Power According to Honkapuro, the strong fluctuation of prices is a characteristic of the electricity system, when a huge increase in renewable energy production has been built, and there is still not enough flexible consumption.

It can be thought that the foundations of the entire electricity system are completely different now than when Southern Finland last experienced a similar frost season. That's why prices also react very differently.

Almost all coal and natural gas condensing power plants ha
ve disappeared in Finland in the last 20 years.
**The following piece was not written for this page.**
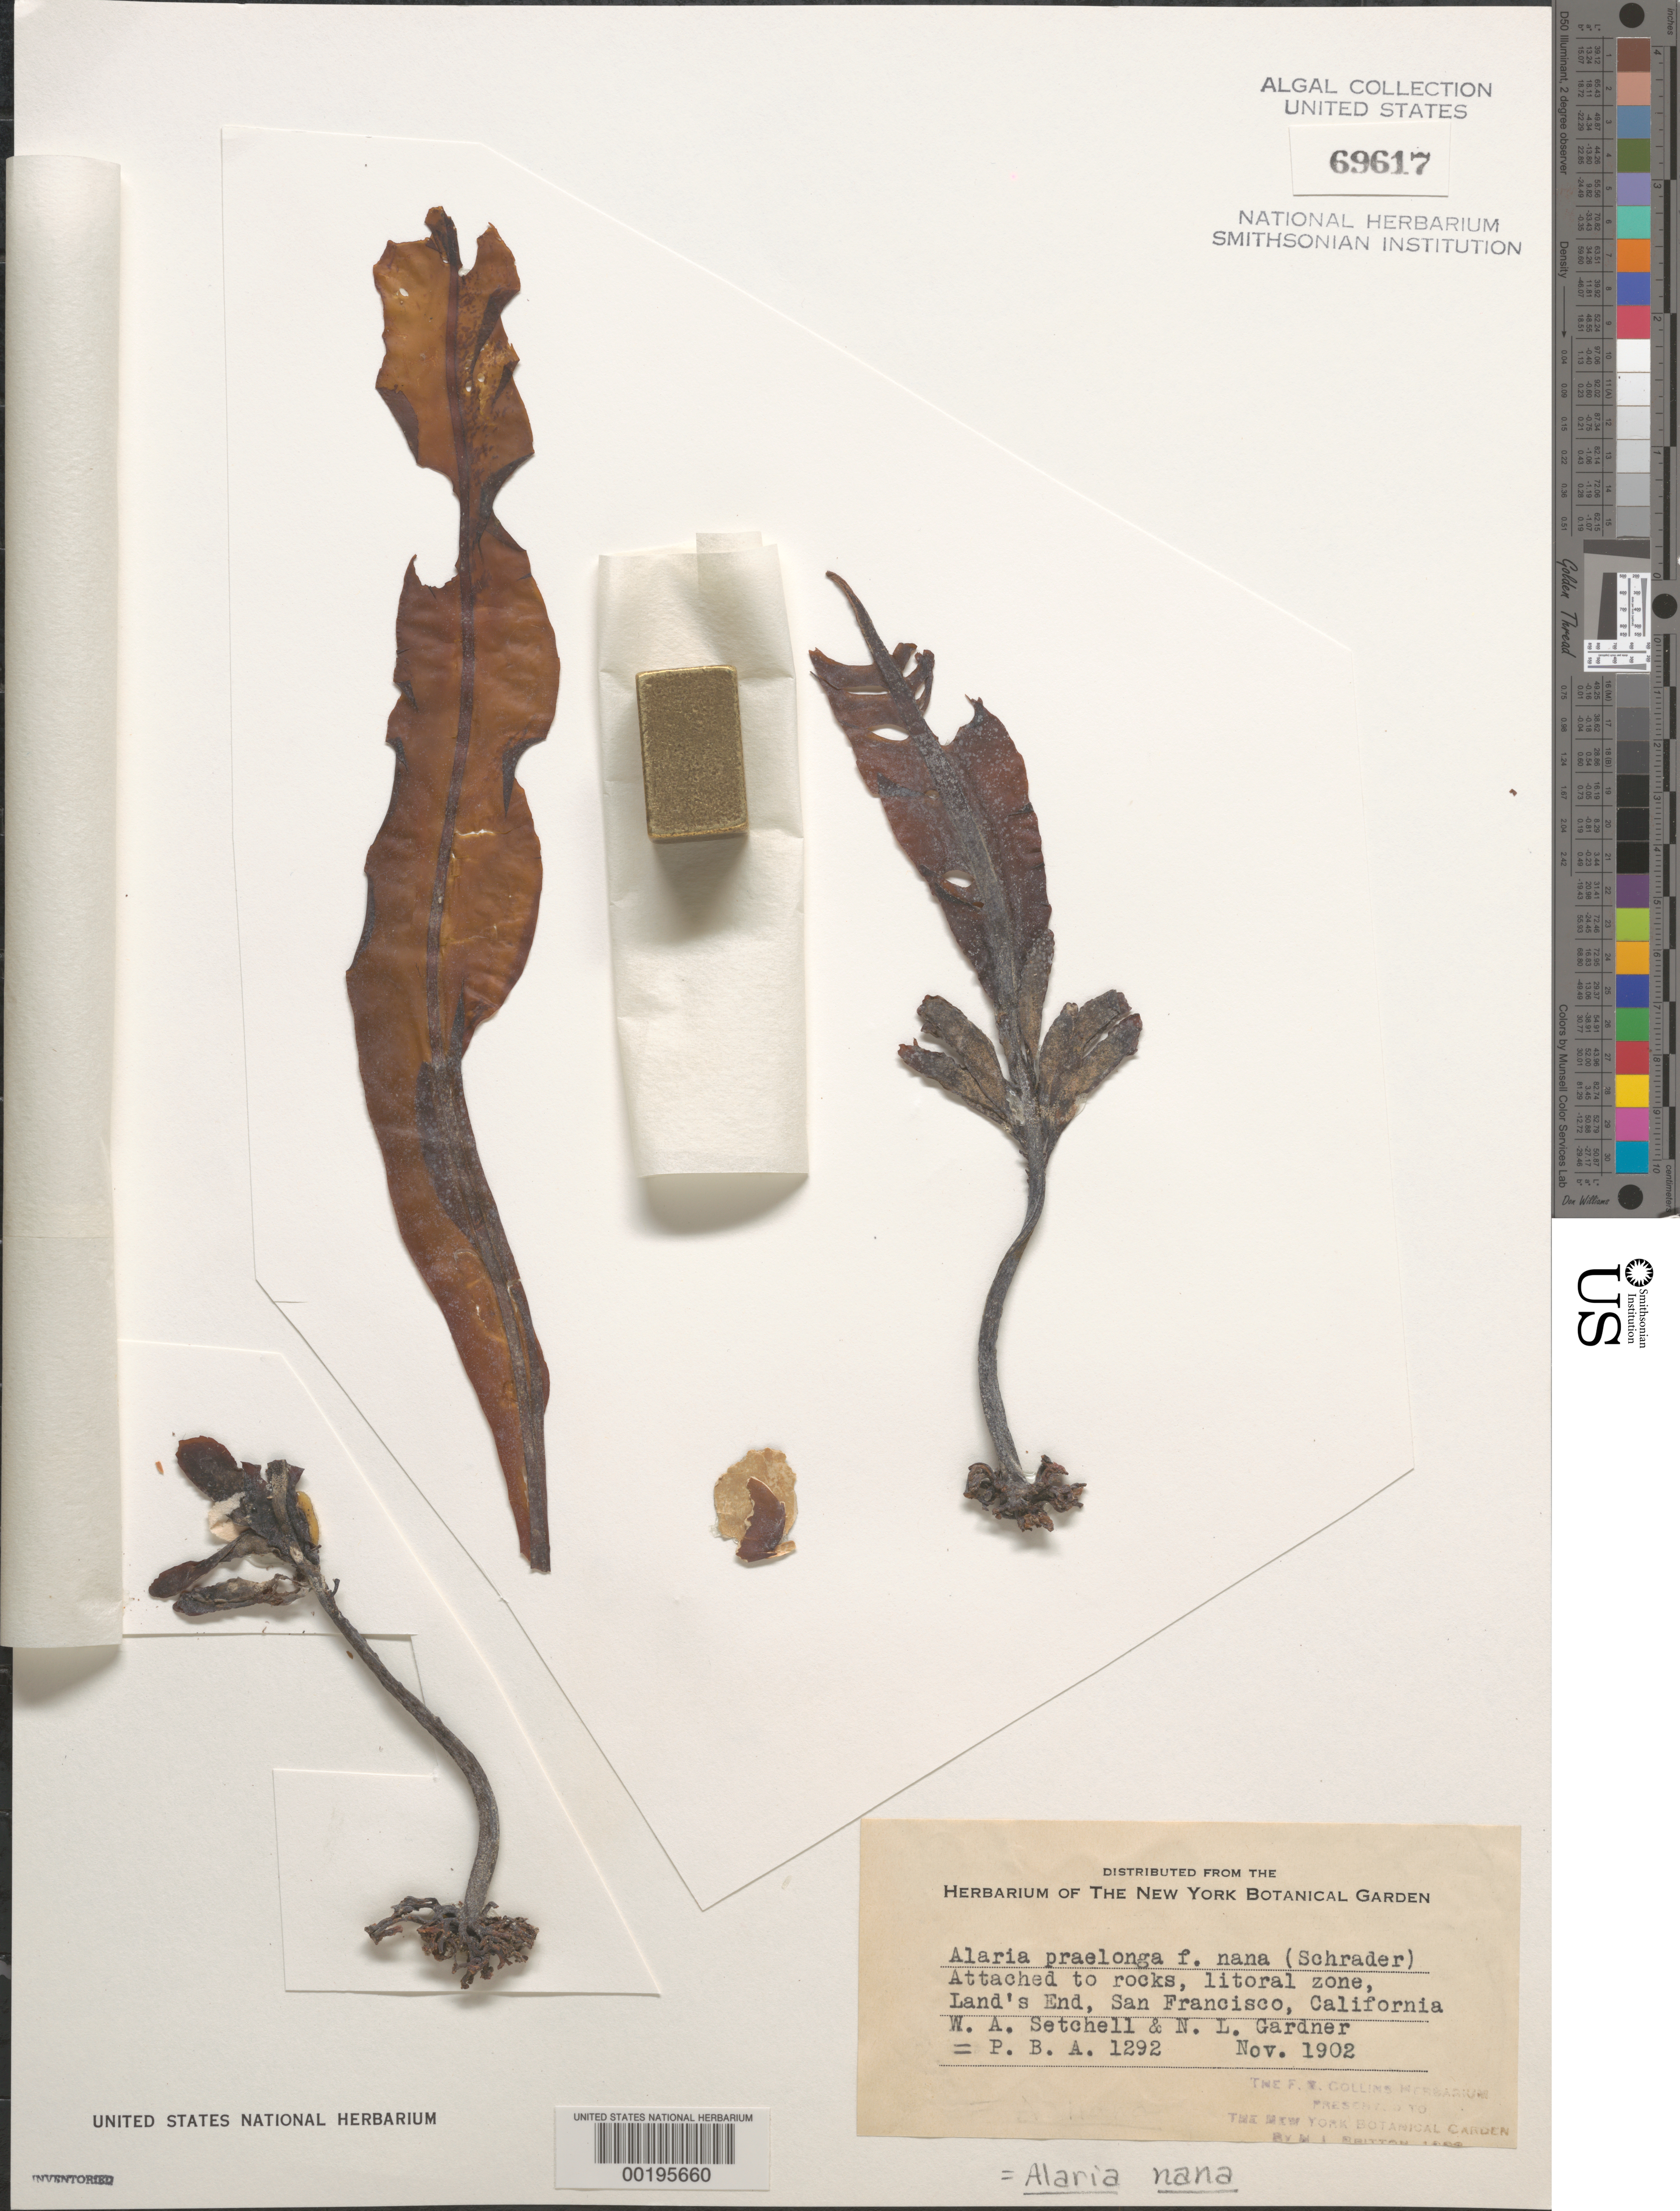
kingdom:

They were fast, flexible production that effectively smoothed out price fluctuations.

The Meri-Pori power plant is Finland's largest coal-fired power plant located in Tahkoluoto, Pori.

The EU emissions trading set a high price for carbon dioxide emissions and drove coal power out of the market.

That too has reduced the flexibility of the system that Russia's import connection of approximately 1,300 megawatts was closed a year and a half ago due to the war and sanctions. The transmission connections and thus the control power will be improved when the new Aurora transmission connection is completed in northern Sweden in 2025.

It increases Sweden's possibility of importing cheap hydroelectricity to Finland by about 800 megawatts, and can contribute to lowering prices in Finland.

Price fluctuations have also been increased by the fact that the European electricity market has united. Although the merger in theory equalizes prices, the Finnish market is now between two extreme price areas. That's why the prices vary very sharply.

When Finland also has plenty of its own electricity production, the cheap price level of northern Sweden prevails in Finland.

On Friday, when there was little domestic production in Finland, the price was determined according to the very expensive prices in the Baltics.